Frequently Asked Questions (FAQs)
Where does Elon Musk live right now?
His main Texas base is a small prefabricated home near Boca Chica, beside SpaceX’s Starbase, which he has said is rented from SpaceX. He’s also linked to larger properties in the Austin area.
What type of house does Elon Musk live in?
A compact, modern prefab-style home near Starbase. He separately owns a Boxabl Casita, a roughly 375-square-foot foldable prefab, that he says he uses as a guest house rather than his primary residence.
What does Elon Musk’s house look like inside?
The small Texas home has been described as spartan and functional. Comparable Boxabl Casita layouts include a living area, a fully equipped kitchen, a bedroom space, and a bathroom, all designed for efficiency.
How much does Elon Musk’s home cost?
The small Texas home is widely cited at around $50,000, far below typical US home prices. Note that he has said it’s rented rather than purchased, so the figure reflects the unit type more than a personal buy.
Does Elon Musk own or rent his home?
He has said the Boca Chica home is rented from SpaceX. He does, however, own other property, including Austin-area homes purchased through an LLC, according to court filings.
Does Elon Musk still own mansions?
He sold his large California portfolio, but he’s since bought in Austin, including a six-bedroom West Lake Hills mansion and a larger set of contiguous properties. So yes, he owns substantial property again, just more privately.

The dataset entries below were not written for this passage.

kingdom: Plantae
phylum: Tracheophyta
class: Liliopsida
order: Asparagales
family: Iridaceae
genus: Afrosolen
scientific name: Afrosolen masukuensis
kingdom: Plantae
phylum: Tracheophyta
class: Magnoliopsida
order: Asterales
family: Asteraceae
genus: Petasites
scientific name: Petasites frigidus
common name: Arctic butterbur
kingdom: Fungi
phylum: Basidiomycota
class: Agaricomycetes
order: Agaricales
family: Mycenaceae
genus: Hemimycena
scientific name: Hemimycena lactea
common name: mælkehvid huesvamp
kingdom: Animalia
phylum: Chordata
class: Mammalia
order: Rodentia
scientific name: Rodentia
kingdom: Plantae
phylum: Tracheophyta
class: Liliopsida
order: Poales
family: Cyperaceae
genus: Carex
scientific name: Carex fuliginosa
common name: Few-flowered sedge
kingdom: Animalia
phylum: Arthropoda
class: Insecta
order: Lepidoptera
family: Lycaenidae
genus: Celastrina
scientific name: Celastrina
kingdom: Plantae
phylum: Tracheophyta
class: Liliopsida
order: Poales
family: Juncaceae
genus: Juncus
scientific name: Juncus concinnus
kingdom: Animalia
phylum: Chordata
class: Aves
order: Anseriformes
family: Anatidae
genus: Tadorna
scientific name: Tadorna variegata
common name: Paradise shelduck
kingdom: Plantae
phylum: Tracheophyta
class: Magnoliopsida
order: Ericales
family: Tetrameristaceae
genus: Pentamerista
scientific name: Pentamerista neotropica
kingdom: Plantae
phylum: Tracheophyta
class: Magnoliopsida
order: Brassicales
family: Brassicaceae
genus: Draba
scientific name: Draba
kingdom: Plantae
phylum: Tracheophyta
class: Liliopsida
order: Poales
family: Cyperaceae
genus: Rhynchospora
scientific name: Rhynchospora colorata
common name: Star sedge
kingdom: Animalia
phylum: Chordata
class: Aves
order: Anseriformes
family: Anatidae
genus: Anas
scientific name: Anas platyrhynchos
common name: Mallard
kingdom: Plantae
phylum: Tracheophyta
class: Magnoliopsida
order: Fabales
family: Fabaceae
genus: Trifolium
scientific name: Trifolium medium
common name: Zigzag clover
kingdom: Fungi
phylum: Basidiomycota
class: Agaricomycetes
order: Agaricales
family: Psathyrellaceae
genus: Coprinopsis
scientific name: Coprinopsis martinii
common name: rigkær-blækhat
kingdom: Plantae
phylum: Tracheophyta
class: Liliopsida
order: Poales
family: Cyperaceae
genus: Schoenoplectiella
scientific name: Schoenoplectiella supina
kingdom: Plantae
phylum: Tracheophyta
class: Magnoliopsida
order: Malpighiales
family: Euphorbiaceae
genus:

Why does Elon Musk prefer a small house?
He has said large properties demand time and attention he’d rather give to work, and that possessions “weigh you down.” A small home near Starbase keeps him close to operations with minimal upkeep.
Can anyone buy the same type of home Elon Musk uses?
Yes. Boxabl sells the Casita to the public, starting around $49,500. Just check local zoning and building codes first, since not every area permits small prefab units.
Is Elon Musk’s home open for public tours?
No. His homes are private residences and are not open for public tours or visits. Locations are kept private for security reasons.
Conclusion – What Elon Musk Home Really Represents
Strip away the viral packaging and the elon musk home story is still a good one. It’s just more honest as a mix than as a myth. A genuinely modest base near his rocket factory, a guest-house Casita that the internet turned into a legend, and a quieter set of Austin properties that prove he never really stopped being a homeowner.
What’s worth keeping is the underlying idea. Comfort and meaning don’t scale automatically with square footage. A small, intentional home can carry a full life when it’s matched to how someone actually lives and works.
For the rest of us, the lessons travel well. Let your home serve your life instead of running it. Weigh location and function over size and signaling. Notice when space stops adding value and starts quietly draining it.
You don’t need a launchpad in your backyard to ask the useful questions. Does your home add to your days or subtract from them? Does it create freedom or demand constant maintenance? Could living a little smaller free up time, money, and headspace for what you actually care about?
Those aren’t easy questions. But they’re the ones worth sitting with. And the most interesting part of this whole story isn’t the price tag or the folding walls. It’s the reminder that home, in the end, is measured less in square feet and more in how well it fits the life you’re trying to build.